Our entry point into all this was actually fruit flies, so Drosophila. The reason for that was that their gastrointestinal tract is relatively complex, but it’s a much simpler digestive system to work with. They also have nerve cells in the gut. But we can actually map or characterise all these different cells and what each cell does. So that’s what we’ve been doing over the years, and we realised that they do pretty interesting stuff.

For example, we’ve learned that there’s a particular subset of these nerve cells that integrate, that actually learn that the female fly is reproducing. These nerve cells are normally quiet. They’re not firing; they’re not doing anything. They’re just there, in males and in females. Then, when the fly reproduces – so when the fly has mated, and it begins to make loads of eggs – these nerve cells are awakened and begin to fire. This firing changes how the stomach-like organ in the fly contracts, and this in turn increases food intake.

What we think is happening is that these neurons relay this reproductive information through the digestive system, though the nervous system, so that the female fly increases food intake during reproduction. That makes sense because female flies, like us when we make babies, have additional nutritional needs. If we increase food intake, it helps with the developing progeny, with the developing baby.

But the interesting thing is that it’s only a subset of neurons that do this specifically in mated females. They exist in males, and they exist in females. They are silent, and then they awaken or begin to function during reproduction. So plasticity extends beyond the gut itself and beyond stem cells; it even encompasses the nerve cells that populate this intestine.

The advantage of flies is that you can use the system to explore in an unbiased manner what the nerve cells or what the gut cells may be sensing. We’ve done that through so-called genetic screens. We basically remove genes one at a time from specific gut cells and see what happens. The easiest way to go about it is just to see how the fly develops, whether it develops faster or whether it develops more slowly. We can also do this in different environments and in different nutritional conditions. So we did this, for example, with a rich diet versus a poor diet or nutrient scarcity to see which genes matter and for what.

In doing this, we made an unexpected finding. We realised that metals are really important, and we found a zinc sensor. We thought that it was all about the gut sensing sugars and protein and fat. It turns out that the gut also senses metals. And this metal sensing is really important for food intake. Metal sensing actually relays a signal back to the brain that makes a fly eat. Now we wonder whether we should stop considering metals as building blocks, and whether we should consider them as something a little more instructive with potential roles in food intake, regulation and energy balance.

We found this zinc sensor that regulates food intake in flies. The zinc sensor does not exist in us; this gene, or a similar one to the one found in flies, is not present in humans. We thought that this was interesting because in fact the zinc sensor is only present in flies and mosquitoes.
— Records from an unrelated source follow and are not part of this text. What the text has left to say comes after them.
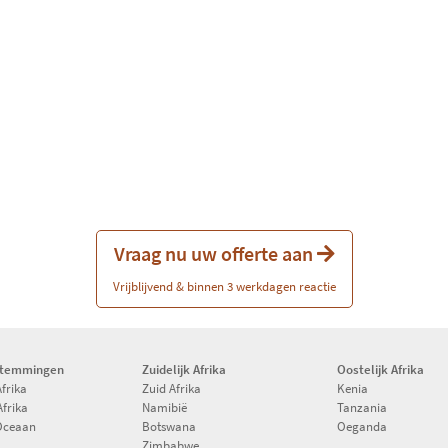
Vraag nu uw offerte aan
Vrijblijvend & binnen 3 werkdagen reactie
stemmingen
Zuidelijk Afrika
Oostelijk Afrika
Afrika
Zuid Afrika
Kenia
Afrika
Namibië
Tanzania
Oceaan
Botswana
Oeganda
Zimbabwe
Mosquitoes can be a problem, for example, in the context of malaria as vectors of human disease. We thought the zinc sensor was interesting from this perspective because it is only present in the intestinal lining. So any drug that targets it should be able to access it quite readily. You could think of a drug that a mosquito ingests, and it immediately hits this gene in the intestinal lining. If we knock it out, so if we get rid of it in mosquitoes, the mosquitoes die. So potentially, a finding made in flies can be translated to mosquitoes to eventually affect humans.

That is a more indirect and potentially equally useful way to translate findings. We mustn’t be too prescriptive about what we regard as a translation, and what we regard as useful science, because the utility of science can come from very different and unexpected directions. The recent Nobel Prize on CRISPR is a very good example of this.